Waymo is about more than just moving people. It says it wants to expand into “delivery and logistics” services, which means everything from pizzas to pipe organs. It has begun experimenting with self driving tractor trailers in the Atlanta area recently. Now, Engadget reports the company may be working with Honda on an entirely new kind of delivery vehicle that drives itself. It bases its information on a recent profile of Waymo CEO John Krafcik by Bloomberg.
In his interview with Bloomberg, Krafcik said not to expect the new service to take the form of a “traditional car driven on roads.” Engadget believes that comment means Waymo is ready to create a vehicle from scratch with an automaker like Honda rather than modifying existing models. Krafcik hinted the new self-driving vehicle from Honda might be smaller than a truck but larger than a car and would come without a steering wheel.

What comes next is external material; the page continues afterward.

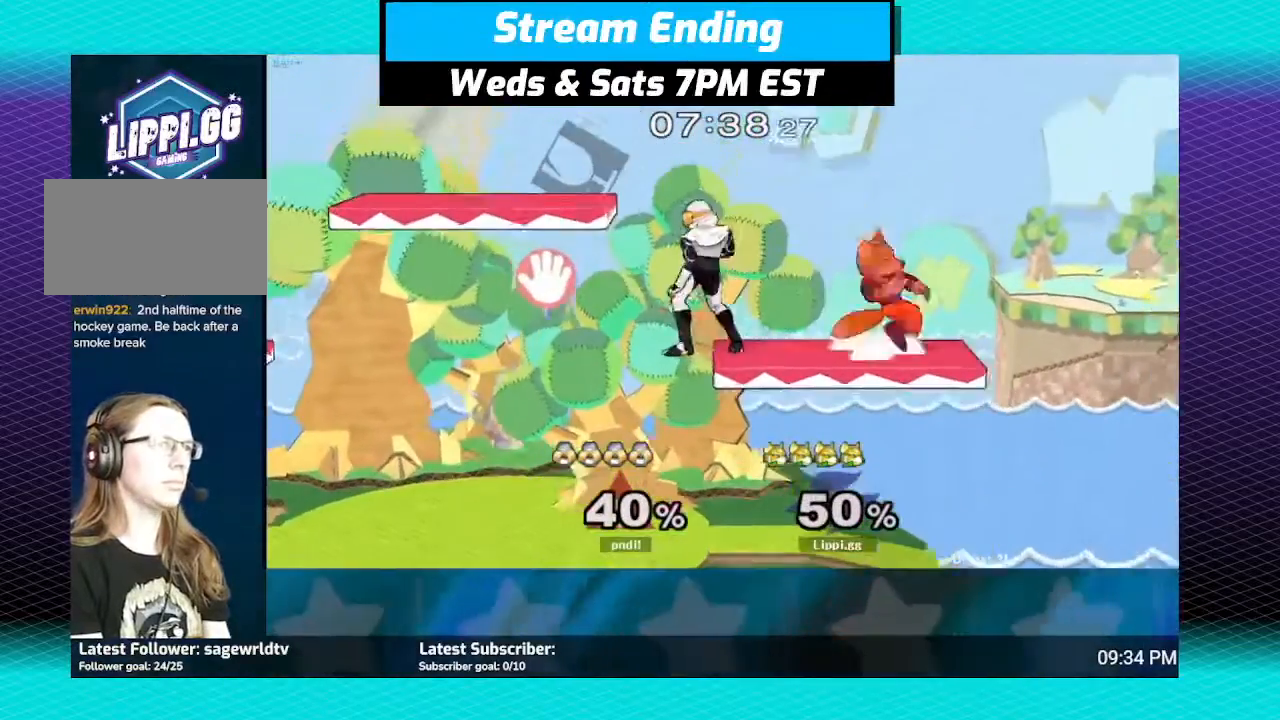
{"buttons": ["A"], "left_stick": "up-left", "right_stick": "center", "events": [[34, "A", "down"], [100, "A", "up"], [300, "Y", "down"], [300, "left_stick", "left"], [334, "Y", "up"], [501, "A", "down"], [501, "left_stick", "up-left"]]}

A Honda spokesman said the companies are “continuing to explore” their relationship, which began in 2016. No timeframe for building such a vehicle has been announced.
Honda And WiTricity
WiTricity and Honda will make a joint presentation about wireless charging technology to the Society of Automotive Engineers World Conference Experience on April 11. Kosuke Tachikawa, head of Honda R&D Americas, will discuss how EVs — and particularly those powered by wireless charging — will connect to the grid and enable bi-directional energy flow that will stabilize the grid and create a truly seamless, renewable energy source.

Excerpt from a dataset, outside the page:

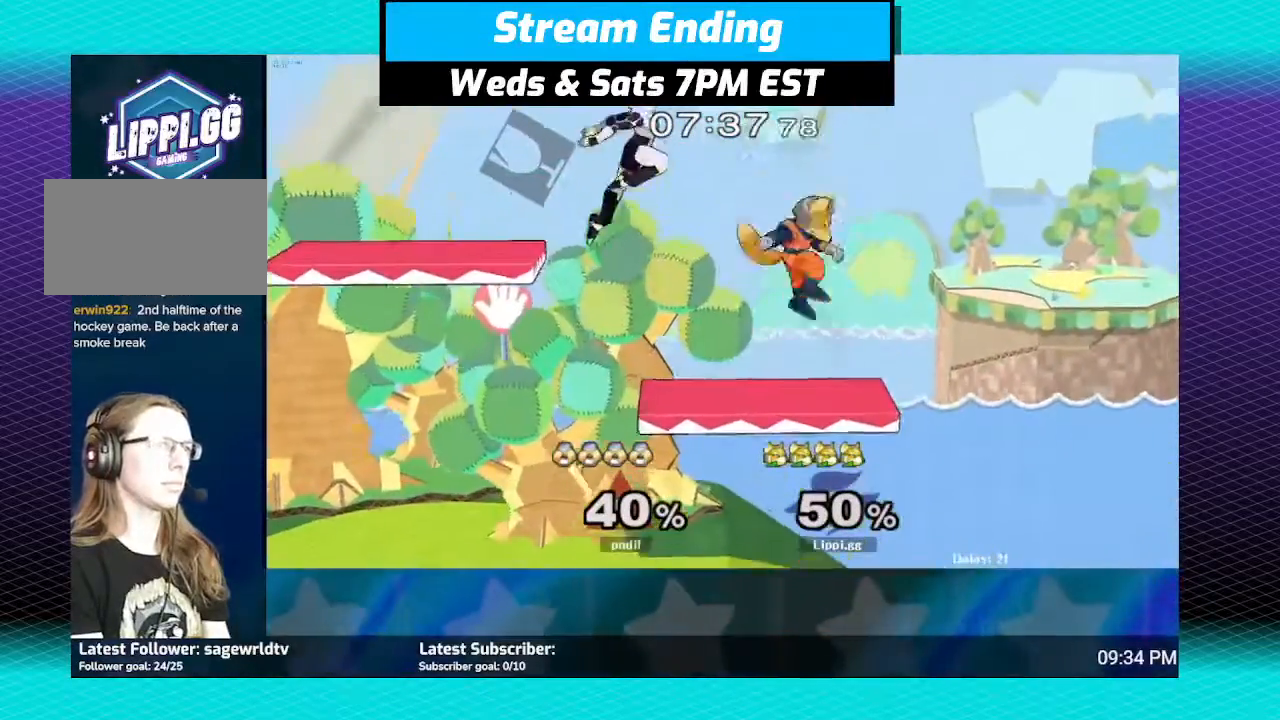
{"buttons": [], "left_stick": "down", "right_stick": "center", "events": [[66, "A", "up"], [200, "A", "down"], [267, "left_stick", "center"], [333, "left_stick", "down"], [367, "A", "up"]]}
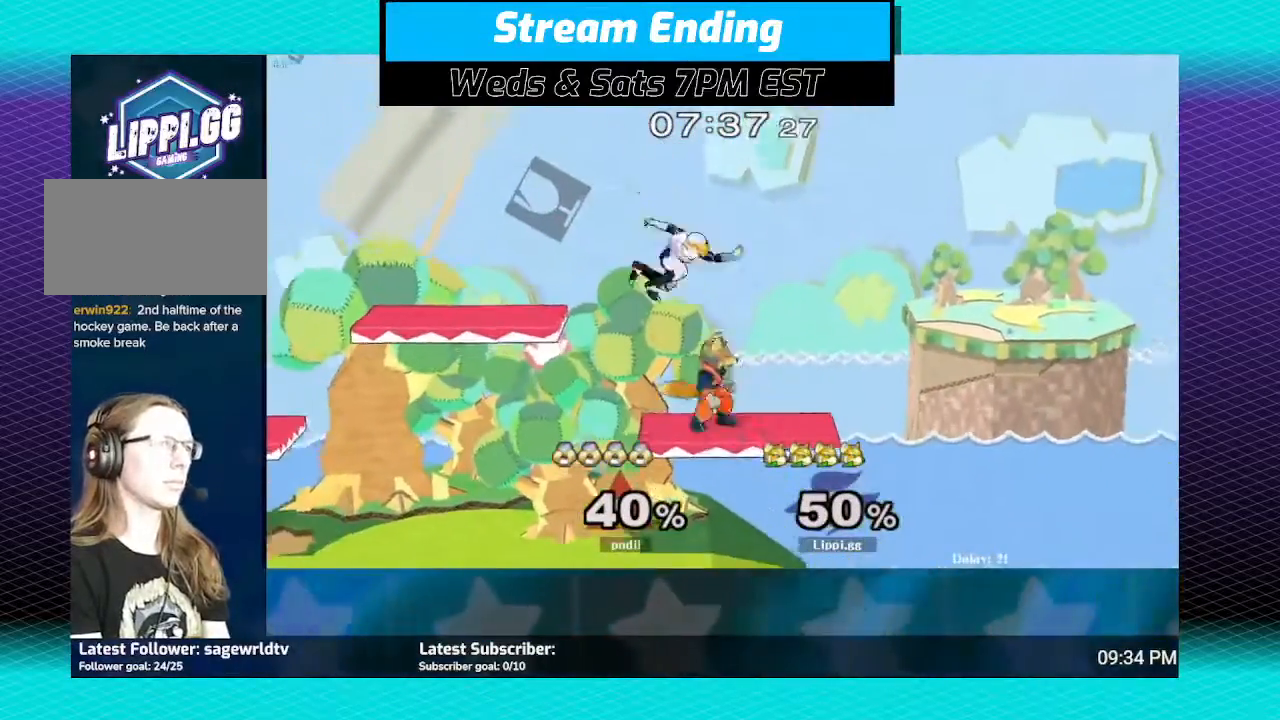
{"buttons": [], "left_stick": "down", "right_stick": "center", "events": [[34, "left_stick", "center"], [100, "left_stick", "up-left"], [200, "A", "down"], [267, "A", "up"], [301, "A", "down"], [401, "A", "up"], [467, "left_stick", "down"]]}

This will be one of the first times the combination of wireless charging and vehicle to grid systems will be discussed at such a major forum involving automotive engineers from around the world. If incorporated into future cars, it would make both charging and connecting to a V2G network a seamless experience that begins as soon as a vehicle is parked.
It is easy to imagine that wireless charging will also be an important component of any vehicle that Waymo and Honda develop together, as self-driving vehicles by definition do not have a human driver available to plug them in when necessary. WiTricity also featured its wireless charging prowess at the Geneva auto show recently with a cutaway version of the new Hyundai Kona showing how the system gets incorporated into a production car.
Honda hasn’t quite recovered from its hydrogen fuel cell addiction but is quietly working to remain relevant as the world transitions to electric and autonomous vehicles of all descriptions.